Does 62t/s hold up over ctx length? With DFlash decode falls off a cliff at ~ 16k for me and becomes slower than no spec decode not long after. I was wondering if a model with DFlash intergrated would fair better.
I been waiting on the regular model to drop dflash man
I need help from you I am going to mention you
it holds better than mtp or eagle in my coding test.
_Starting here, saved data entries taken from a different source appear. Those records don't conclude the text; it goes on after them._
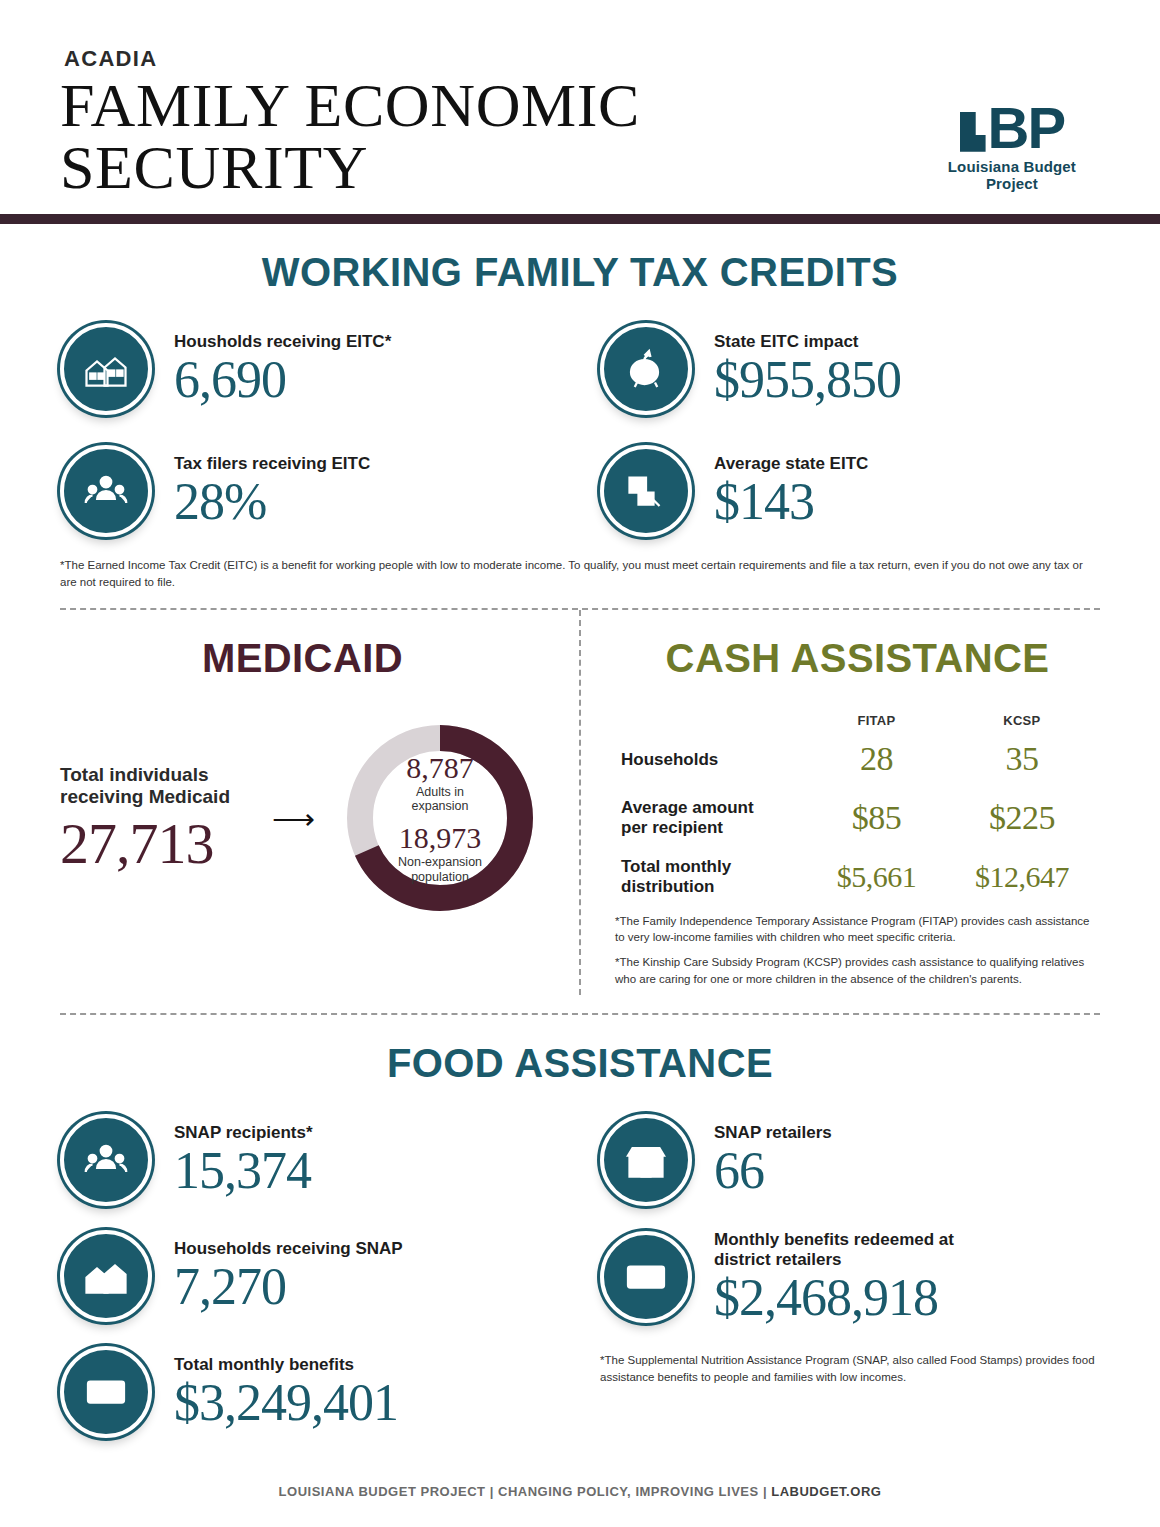ACADIA
FAMILY ECONOMIC SECURITY
BP
Louisiana Budget Project
WORKING FAMILY TAX CREDITS
Housholds receiving EITC*
6,690
State EITC impact
$955,850
Tax filers receiving EITC
28%
Average state EITC
$143
*The Earned Income Tax Credit (EITC) is a benefit for working people with low to moderate income. To qualify, you must meet certain requirements and file a tax return, even if you do not owe any tax or are not required to file.
MEDICAID
Total individuals
receiving Medicaid
27,713
⟶
8,787
Adults in
expansion
18,973
Non-expansion
population
CASH ASSISTANCE
| | FITAP | KCSP |
| --- | --- | --- |
| Households | 28 | 35 |
| Average amount per recipient | $85 | $225 |
| Total monthly distribution | $5,661 | $12,647 |
*The Family Independence Temporary Assistance Program (FITAP) provides cash assistance to very low-income families with children who meet specific criteria.
*The Kinship Care Subsidy Program (KCSP) provides cash assistance to qualifying relatives who are caring for one or more children in the absence of the children's parents.
FOOD ASSISTANCE
SNAP recipients*
15,374
Households receiving SNAP
7,270
Total monthly benefits
$3,249,401
SNAP retailers
66
Monthly benefits redeemed at
district retailers
$2,468,918
*The Supplemental Nutrition Assistance Program (SNAP, also called Food Stamps) provides food assistance benefits to people and families with low incomes.
LOUISIANA BUDGET PROJECT | CHANGING POLICY, IMPROVING LIVES | LABUDGET.ORG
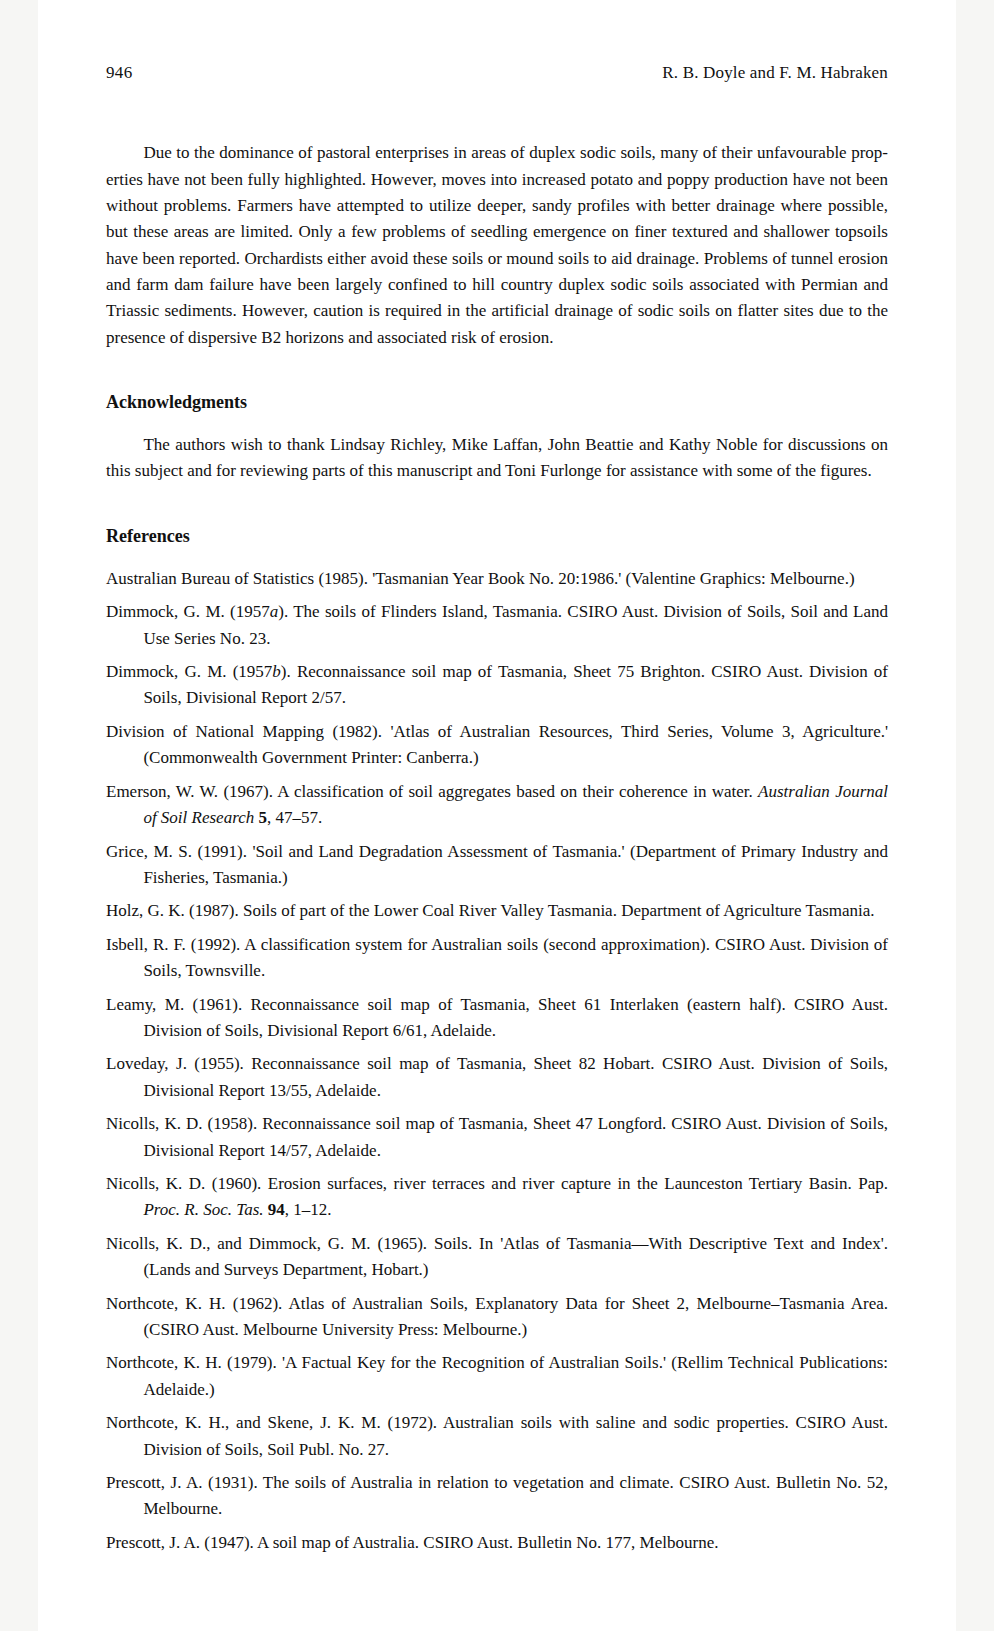946 R. B. Doyle and F. M. Habraken
Due to the dominance of pastoral enterprises in areas of duplex sodic soils, many of their unfavourable properties have not been fully highlighted. However, moves into increased potato and poppy production have not been without problems. Farmers have attempted to utilize deeper, sandy profiles with better drainage where possible, but these areas are limited. Only a few problems of seedling emergence on finer textured and shallower topsoils have been reported. Orchardists either avoid these soils or mound soils to aid drainage. Problems of tunnel erosion and farm dam failure have been largely confined to hill country duplex sodic soils associated with Permian and Triassic sediments. However, caution is required in the artificial drainage of sodic soils on flatter sites due to the presence of dispersive B2 horizons and associated risk of erosion.
Acknowledgments
The authors wish to thank Lindsay Richley, Mike Laffan, John Beattie and Kathy Noble for discussions on this subject and for reviewing parts of this manuscript and Toni Furlonge for assistance with some of the figures.
References
Australian Bureau of Statistics (1985). 'Tasmanian Year Book No. 20:1986.' (Valentine Graphics: Melbourne.)
Dimmock, G. M. (1957a). The soils of Flinders Island, Tasmania. CSIRO Aust. Division of Soils, Soil and Land Use Series No. 23.
Dimmock, G. M. (1957b). Reconnaissance soil map of Tasmania, Sheet 75 Brighton. CSIRO Aust. Division of Soils, Divisional Report 2/57.
Division of National Mapping (1982). 'Atlas of Australian Resources, Third Series, Volume 3, Agriculture.' (Commonwealth Government Printer: Canberra.)
Emerson, W. W. (1967). A classification of soil aggregates based on their coherence in water. Australian Journal of Soil Research 5, 47–57.
Grice, M. S. (1991). 'Soil and Land Degradation Assessment of Tasmania.' (Department of Primary Industry and Fisheries, Tasmania.)
Holz, G. K. (1987). Soils of part of the Lower Coal River Valley Tasmania. Department of Agriculture Tasmania.
Isbell, R. F. (1992). A classification system for Australian soils (second approximation). CSIRO Aust. Division of Soils, Townsville.
Leamy, M. (1961). Reconnaissance soil map of Tasmania, Sheet 61 Interlaken (eastern half). CSIRO Aust. Division of Soils, Divisional Report 6/61, Adelaide.
Loveday, J. (1955). Reconnaissance soil map of Tasmania, Sheet 82 Hobart. CSIRO Aust. Division of Soils, Divisional Report 13/55, Adelaide.
Nicolls, K. D. (1958). Reconnaissance soil map of Tasmania, Sheet 47 Longford. CSIRO Aust. Division of Soils, Divisional Report 14/57, Adelaide.
Nicolls, K. D. (1960). Erosion surfaces, river terraces and river capture in the Launceston Tertiary Basin. Pap. Proc. R. Soc. Tas. 94, 1–12.
Nicolls, K. D., and Dimmock, G. M. (1965). Soils. In 'Atlas of Tasmania—With Descriptive Text and Index'. (Lands and Surveys Department, Hobart.)
Northcote, K. H. (1962). Atlas of Australian Soils, Explanatory Data for Sheet 2, Melbourne–Tasmania Area. (CSIRO Aust. Melbourne University Press: Melbourne.)
Northcote, K. H. (1979). 'A Factual Key for the Recognition of Australian Soils.' (Rellim Technical Publications: Adelaide.)
Northcote, K. H., and Skene, J. K. M. (1972). Australian soils with saline and sodic properties. CSIRO Aust. Division of Soils, Soil Publ. No. 27.
Prescott, J. A. (1931). The soils of Australia in relation to vegetation and climate. CSIRO Aust. Bulletin No. 52, Melbourne.
Prescott, J. A. (1947). A soil map of Australia. CSIRO Aust. Bulletin No. 177, Melbourne.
Do you have a specific code related benchmark for long context you want me to run?
I tested on a 65k context java prompt and it was above 40t/s and without dflash it is at cca 20tps
yes, sure, this evening I will clean up the code and make it easier to reproduce and share it afterwards as eugr yaml amd mods
# DFlash draft model: MiMo-V2.5-Pro-NVFP4/dflash/ (5-layer Qwen3 BF16)
# Target model: MiMo-V2.5-Pro-NVFP4 (70-layer MiMoV2 NVFP4)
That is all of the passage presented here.